-- ACTIVITY --
In the post below about the retirement community guide, which organization issues the Consumer's Guide to Continuing Care Retirement Communities?

-- PROVIDED PASSAGE --
::::::::::

A shout out to one of our very astute clients for recommending a great consumer guide for people who may be considering a move to a retirement community.
It’s called the Consumer’s Guide to Continuing Care Retirement Communities, and it’s issued by the National Continuing Care Residents Association. That’s a non-profit organization of residents and prospective residents of Continuing Care Retirement Communities (CCRCs), meaning it’s put together by the folks who actually live in CCRCs or are thinking of moving into them.
The guide can fill you in on the different types of care available in a CCRC, ranging from independent to assisted living and nursing care, as well as the typical contracts, financial arrangements, and considerations for evaluating and selecting a community right for you.
If you’re not already familiar with the CCRC concept, here’s a definition from the website of a leading national senior living community provider. It’s a simple definition, but I believe one that captures the essence of a CCRC particularly well:
“Known as a continuing care retirement community, a CCRC is a place where you have access to multiple levels of care on a single campus. The primary benefit of this kind of community is called a continuum of care, and it’s designed so you can likely stay in the same place with the same people even if your health changes down the road.”
The guide as well as other resources are available on the National Continuing Care Residents Association (NaCCRA) website.
Looking for a CCRC? You may want to check out the site’s CCRC finder tool.
The Takeaway: There are so many retirement living options available, and our clients, over the years, have experienced all of them. Some people want to stay in their own home and age in place. Others opt for active adult communities, and still others select CCRCs and the range of care alternatives available to them. It’s a very individual choice and there is no “right” answer. We would be happy to help clients and their families explore the options available to them and start a dialogue. Just let us know!
Thank you, Dave, for sharing this great tip with our readers!

::::::::::

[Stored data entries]
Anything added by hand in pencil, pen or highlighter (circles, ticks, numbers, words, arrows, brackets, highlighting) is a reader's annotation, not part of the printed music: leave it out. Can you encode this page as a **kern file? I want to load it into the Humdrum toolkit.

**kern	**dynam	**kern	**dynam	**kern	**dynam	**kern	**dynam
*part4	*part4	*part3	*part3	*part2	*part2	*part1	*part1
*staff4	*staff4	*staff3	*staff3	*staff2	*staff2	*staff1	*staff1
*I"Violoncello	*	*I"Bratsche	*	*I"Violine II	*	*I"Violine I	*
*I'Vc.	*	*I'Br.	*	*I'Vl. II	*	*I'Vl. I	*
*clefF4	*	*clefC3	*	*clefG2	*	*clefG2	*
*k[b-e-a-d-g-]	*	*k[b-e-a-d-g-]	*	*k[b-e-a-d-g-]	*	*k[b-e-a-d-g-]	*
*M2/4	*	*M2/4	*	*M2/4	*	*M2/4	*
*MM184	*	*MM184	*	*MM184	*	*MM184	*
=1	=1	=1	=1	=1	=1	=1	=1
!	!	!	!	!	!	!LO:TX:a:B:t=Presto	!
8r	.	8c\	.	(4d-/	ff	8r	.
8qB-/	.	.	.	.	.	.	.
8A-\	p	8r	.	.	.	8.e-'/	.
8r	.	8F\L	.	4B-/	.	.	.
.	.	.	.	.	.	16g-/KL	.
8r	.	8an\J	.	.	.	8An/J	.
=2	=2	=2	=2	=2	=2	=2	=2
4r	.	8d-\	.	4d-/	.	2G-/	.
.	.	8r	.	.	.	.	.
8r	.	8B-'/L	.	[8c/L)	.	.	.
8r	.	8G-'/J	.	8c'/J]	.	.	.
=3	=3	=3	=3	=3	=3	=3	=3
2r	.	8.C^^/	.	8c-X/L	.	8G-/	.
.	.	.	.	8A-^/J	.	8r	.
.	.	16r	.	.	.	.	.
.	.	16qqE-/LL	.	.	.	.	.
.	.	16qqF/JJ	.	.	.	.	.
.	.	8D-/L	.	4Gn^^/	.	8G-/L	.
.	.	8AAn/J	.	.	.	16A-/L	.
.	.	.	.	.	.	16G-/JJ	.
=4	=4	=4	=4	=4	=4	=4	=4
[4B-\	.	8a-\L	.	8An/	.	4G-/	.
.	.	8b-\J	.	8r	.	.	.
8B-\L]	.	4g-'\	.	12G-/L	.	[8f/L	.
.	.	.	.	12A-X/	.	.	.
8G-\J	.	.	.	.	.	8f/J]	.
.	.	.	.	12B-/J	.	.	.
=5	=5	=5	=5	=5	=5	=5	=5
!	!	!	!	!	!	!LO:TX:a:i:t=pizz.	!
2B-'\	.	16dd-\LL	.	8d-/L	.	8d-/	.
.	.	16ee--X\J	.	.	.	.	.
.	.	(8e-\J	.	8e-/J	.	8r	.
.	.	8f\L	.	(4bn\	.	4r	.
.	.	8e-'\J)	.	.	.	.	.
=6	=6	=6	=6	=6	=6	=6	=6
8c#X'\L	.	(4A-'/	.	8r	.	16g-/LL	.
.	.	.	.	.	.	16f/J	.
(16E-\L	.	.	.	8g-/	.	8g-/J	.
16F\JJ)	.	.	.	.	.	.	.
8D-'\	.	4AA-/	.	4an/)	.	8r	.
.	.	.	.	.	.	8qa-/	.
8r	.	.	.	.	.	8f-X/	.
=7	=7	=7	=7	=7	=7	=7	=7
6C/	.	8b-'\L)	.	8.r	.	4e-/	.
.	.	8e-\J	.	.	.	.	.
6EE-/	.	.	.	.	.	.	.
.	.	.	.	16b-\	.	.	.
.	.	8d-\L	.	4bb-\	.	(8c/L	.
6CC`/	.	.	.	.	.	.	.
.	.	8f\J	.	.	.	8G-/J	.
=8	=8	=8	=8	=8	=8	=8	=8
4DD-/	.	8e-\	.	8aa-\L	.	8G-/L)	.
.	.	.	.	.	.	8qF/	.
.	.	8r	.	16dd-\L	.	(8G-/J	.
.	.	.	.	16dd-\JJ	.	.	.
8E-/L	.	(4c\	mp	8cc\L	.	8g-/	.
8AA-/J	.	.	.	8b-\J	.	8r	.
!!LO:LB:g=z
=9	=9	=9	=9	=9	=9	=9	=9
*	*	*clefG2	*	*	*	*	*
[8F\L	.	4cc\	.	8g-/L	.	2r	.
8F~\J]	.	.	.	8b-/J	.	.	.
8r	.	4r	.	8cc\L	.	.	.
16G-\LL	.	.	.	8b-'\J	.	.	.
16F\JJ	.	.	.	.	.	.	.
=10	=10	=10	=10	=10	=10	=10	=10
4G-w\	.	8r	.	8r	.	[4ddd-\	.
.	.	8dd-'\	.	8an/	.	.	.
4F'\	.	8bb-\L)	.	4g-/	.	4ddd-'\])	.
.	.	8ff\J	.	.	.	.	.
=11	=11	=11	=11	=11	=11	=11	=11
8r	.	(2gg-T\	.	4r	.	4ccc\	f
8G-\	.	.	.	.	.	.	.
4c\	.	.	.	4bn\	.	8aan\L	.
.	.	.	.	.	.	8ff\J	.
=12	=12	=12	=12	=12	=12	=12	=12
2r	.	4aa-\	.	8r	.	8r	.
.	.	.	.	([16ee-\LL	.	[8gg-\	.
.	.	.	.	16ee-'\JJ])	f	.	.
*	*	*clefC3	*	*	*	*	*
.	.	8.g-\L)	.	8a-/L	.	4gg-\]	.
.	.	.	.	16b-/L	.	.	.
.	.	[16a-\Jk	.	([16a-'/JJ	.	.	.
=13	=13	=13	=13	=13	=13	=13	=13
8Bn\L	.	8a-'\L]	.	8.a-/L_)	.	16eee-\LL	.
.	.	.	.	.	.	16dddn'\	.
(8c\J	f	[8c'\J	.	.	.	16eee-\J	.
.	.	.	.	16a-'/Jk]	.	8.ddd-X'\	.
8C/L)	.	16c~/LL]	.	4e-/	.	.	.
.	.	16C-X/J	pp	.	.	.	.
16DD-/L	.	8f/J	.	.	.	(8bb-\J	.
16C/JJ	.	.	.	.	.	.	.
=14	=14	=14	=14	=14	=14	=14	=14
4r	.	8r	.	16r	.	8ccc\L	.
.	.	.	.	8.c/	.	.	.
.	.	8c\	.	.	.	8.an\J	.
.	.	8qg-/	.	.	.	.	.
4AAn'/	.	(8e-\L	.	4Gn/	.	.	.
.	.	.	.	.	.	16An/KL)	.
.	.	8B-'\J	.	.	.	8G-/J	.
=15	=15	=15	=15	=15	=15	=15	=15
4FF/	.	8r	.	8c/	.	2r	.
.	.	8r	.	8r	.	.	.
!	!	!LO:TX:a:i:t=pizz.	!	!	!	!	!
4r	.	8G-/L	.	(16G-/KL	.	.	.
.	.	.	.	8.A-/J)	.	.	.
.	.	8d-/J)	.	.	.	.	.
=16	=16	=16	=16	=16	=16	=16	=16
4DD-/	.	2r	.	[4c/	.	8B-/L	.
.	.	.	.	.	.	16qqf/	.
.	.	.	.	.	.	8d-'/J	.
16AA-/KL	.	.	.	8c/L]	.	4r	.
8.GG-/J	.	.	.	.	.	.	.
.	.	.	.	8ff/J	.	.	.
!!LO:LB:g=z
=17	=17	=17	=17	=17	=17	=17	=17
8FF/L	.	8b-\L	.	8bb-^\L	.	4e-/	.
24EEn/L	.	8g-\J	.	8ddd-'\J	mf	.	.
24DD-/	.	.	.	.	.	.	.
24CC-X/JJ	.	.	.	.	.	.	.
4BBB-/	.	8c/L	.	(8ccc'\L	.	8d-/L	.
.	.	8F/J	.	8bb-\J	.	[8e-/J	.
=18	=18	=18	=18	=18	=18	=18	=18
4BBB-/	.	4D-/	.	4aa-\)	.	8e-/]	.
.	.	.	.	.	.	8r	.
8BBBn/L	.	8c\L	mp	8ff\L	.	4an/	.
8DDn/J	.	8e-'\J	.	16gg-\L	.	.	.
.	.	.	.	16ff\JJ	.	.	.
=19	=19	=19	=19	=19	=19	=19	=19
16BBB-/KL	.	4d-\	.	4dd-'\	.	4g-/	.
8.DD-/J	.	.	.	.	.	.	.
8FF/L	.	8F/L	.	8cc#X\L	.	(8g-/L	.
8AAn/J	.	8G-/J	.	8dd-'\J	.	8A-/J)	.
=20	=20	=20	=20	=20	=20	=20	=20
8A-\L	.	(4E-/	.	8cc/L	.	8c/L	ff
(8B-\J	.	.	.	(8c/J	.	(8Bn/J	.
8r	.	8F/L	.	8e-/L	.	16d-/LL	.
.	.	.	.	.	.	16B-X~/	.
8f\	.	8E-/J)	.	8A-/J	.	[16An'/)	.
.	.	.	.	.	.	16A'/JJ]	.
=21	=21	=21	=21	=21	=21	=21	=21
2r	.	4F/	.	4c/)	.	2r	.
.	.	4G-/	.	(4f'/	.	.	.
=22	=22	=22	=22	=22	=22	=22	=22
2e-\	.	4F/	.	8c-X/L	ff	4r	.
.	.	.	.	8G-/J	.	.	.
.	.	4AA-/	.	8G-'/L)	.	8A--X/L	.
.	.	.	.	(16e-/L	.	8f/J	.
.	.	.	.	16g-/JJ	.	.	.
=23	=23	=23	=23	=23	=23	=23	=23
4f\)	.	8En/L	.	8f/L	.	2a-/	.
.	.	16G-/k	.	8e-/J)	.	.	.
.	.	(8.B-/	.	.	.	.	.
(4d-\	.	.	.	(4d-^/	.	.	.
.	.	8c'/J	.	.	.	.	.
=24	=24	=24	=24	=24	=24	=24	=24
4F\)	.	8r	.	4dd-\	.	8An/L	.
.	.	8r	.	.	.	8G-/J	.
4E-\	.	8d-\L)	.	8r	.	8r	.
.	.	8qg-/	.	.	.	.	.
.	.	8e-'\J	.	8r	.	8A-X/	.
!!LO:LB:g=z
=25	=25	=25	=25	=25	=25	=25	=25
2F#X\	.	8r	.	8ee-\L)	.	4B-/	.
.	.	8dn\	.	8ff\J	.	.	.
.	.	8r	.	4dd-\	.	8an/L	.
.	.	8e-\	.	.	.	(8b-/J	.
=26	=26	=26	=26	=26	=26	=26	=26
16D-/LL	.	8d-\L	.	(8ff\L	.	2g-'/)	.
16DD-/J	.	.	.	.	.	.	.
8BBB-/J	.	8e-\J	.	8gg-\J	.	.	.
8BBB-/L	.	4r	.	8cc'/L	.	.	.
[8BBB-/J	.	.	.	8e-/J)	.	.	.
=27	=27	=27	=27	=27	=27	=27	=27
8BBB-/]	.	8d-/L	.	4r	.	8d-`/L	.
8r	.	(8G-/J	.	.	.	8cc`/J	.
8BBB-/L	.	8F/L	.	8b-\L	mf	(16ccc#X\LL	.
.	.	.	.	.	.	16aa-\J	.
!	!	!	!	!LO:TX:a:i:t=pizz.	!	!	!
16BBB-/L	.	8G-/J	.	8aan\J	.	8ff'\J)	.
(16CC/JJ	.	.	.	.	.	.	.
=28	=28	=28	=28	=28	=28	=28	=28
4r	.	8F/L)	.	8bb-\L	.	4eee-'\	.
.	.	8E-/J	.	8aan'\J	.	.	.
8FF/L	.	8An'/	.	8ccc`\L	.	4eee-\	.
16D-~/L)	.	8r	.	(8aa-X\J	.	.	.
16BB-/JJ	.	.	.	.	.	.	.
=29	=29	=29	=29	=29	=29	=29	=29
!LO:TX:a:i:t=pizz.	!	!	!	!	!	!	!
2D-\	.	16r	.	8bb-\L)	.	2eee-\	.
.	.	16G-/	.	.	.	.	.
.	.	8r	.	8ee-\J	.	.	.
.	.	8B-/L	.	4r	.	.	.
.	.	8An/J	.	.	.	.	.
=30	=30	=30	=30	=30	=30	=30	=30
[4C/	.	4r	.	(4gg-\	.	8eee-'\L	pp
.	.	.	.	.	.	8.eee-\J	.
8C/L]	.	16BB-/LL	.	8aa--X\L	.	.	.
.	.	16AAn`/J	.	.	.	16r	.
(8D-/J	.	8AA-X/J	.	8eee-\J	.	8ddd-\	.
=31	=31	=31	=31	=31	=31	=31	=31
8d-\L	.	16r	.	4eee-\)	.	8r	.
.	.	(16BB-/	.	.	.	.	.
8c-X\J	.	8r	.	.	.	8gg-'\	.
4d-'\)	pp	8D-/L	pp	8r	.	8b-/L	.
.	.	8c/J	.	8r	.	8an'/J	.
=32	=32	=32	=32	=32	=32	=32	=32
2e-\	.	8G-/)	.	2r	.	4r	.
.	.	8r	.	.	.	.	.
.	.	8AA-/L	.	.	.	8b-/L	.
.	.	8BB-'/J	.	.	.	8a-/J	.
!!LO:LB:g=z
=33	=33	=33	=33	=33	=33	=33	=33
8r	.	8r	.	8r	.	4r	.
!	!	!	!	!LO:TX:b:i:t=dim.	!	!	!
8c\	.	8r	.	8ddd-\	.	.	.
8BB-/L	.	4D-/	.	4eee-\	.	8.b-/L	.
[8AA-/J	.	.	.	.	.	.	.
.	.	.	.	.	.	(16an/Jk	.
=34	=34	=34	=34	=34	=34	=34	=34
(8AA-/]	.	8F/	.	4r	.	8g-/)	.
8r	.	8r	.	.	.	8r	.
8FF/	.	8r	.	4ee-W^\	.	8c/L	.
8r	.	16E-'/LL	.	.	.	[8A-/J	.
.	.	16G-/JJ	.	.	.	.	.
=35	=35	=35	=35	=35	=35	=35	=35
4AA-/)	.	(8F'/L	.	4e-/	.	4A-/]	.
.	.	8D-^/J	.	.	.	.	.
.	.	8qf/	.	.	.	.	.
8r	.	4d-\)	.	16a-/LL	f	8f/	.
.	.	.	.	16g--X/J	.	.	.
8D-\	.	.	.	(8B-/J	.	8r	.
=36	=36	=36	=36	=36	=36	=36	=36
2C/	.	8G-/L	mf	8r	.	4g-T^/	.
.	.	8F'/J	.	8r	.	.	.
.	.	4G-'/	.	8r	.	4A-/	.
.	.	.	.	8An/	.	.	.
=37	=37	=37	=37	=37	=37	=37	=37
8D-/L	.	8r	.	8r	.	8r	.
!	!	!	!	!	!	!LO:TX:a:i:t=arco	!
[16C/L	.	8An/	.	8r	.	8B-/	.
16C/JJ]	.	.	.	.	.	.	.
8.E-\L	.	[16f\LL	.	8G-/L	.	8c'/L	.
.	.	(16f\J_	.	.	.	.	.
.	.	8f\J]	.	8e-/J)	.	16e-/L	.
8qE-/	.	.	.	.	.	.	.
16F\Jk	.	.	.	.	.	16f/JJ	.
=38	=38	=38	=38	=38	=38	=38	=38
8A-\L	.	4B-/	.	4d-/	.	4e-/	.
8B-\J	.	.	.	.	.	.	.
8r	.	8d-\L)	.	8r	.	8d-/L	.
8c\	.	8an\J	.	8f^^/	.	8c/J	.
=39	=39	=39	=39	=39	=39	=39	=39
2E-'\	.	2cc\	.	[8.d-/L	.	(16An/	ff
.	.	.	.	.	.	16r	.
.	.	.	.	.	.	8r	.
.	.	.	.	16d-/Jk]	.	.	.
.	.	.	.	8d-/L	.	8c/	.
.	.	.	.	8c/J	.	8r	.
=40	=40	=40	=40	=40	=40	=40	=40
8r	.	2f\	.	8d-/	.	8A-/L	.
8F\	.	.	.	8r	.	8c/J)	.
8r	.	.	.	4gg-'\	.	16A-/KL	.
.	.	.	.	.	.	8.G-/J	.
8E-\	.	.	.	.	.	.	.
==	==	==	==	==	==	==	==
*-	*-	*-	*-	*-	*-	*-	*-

::::::::::

-- COMPLETED EXERCISE --
The National Continuing Care Residents Association (NaCCRA).